We like to talk about Christmas as the start of something, but really it is the continuation of something that had been unfolding for centuries. From the moment God breathed life into humanity he was in. Committed, forever, to an endless tussle, back and forth, good cop, bad cop, hopeful, despairing, tentative, bold, persevering. Jesus wasn’t the first guy he sent to try and connect with us, to build relationship with us. The story Jesus himself tells about a vineyard owner who rents his land then sends different people to meet with the tenants is a clear picture of our story. After repeated assaults on the messengers he sends, the landlord sends his son ‘saying ‘They will respect my son’. But...they took him and killed him and threw him out of the vineyard.’ Jesus may be the pinnacle of the fulfillment of God’s promise to pursue relationship with us, but he’s not the first or the final demonstration of it.
The bible is packed with demonstrations of the Christmas story - God coming to earth, engaging, humbling himself, forgiving, letting things go, pursuing - both before and after the birth of Christ.
Yet at the same time this is a moment like no other. It’s one thing to send a servant, it’s another to go yourself, or to send your son. The Christmas story has a habit of being softened and then a habit of being re-told by preachers in an attempt to make it harsh and realistic again. Truthfully, for me, it is a picture of desperation. It was intentional and desperate. It is a picture of God’s utter surrender to his mission - to be vulnerable, to be present - to be seen, felt, heard. Never before had God stooped this low, gone this far.

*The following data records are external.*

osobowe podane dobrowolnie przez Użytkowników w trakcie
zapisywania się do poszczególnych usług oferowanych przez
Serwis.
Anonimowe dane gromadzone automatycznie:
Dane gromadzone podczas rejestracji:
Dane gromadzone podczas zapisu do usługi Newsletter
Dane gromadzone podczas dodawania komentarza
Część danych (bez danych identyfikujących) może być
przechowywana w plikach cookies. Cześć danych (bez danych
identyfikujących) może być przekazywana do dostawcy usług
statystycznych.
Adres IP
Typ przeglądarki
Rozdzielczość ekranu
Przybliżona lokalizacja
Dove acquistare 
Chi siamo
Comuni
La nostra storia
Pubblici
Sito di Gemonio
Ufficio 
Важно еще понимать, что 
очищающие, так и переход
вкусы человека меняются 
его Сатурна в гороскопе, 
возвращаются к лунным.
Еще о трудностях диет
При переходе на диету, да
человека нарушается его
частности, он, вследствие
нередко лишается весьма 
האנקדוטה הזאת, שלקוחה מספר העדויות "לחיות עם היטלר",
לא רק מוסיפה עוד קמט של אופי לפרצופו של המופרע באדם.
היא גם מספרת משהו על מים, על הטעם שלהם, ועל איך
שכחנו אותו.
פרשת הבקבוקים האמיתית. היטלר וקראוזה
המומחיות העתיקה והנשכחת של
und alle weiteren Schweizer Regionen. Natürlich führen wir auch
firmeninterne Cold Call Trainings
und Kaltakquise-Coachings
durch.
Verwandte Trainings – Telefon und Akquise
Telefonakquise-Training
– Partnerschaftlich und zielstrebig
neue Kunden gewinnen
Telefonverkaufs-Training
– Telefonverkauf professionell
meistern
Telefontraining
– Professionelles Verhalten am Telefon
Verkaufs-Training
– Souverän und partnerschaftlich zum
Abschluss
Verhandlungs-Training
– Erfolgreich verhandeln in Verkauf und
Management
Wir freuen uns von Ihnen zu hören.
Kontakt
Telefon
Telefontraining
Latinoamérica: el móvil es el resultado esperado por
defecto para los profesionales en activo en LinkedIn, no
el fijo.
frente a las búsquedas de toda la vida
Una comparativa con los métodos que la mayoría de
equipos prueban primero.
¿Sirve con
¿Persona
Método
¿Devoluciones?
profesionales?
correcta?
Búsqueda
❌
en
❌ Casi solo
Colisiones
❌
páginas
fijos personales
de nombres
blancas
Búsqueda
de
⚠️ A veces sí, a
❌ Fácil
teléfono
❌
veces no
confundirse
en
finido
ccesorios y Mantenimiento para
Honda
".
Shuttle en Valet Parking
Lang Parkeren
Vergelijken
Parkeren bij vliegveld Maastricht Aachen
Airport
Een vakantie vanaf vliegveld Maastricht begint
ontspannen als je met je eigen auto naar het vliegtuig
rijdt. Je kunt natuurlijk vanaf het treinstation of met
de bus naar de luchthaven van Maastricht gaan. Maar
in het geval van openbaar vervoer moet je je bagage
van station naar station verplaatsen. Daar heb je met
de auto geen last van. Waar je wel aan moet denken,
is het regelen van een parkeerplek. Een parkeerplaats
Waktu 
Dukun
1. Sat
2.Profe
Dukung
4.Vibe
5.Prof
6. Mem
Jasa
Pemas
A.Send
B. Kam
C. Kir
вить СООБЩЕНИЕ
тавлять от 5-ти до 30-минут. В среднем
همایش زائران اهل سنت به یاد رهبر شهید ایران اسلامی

In my marriage I want to discover this dichotomy of truths. It will forever be the continued perseverance of an age old tale. The coming of the Messiah was not unexpected, it was the timing and method that were surprising. This had been promised from the start - a Saviour, a helper, a wise man, a signpost, a cornerstone. My prayer is that throughout my life my marriage will remain a fulfillment and continuation of that first promise - to love, honour, remain faithful, serve and give. That its moments of pure abandon, effort, joy and impact will be expected even if surprising in their incarnations. Yet at the same time I will endeavour to be a part of seasons which are like nothing ever seen before. I pray that there will be times of utter desperation where the lengths I go to in blessing my husband, our community, our family and our God (the 4-pronged purpose of marriage, after all) is shocking, amazing and revolutionary.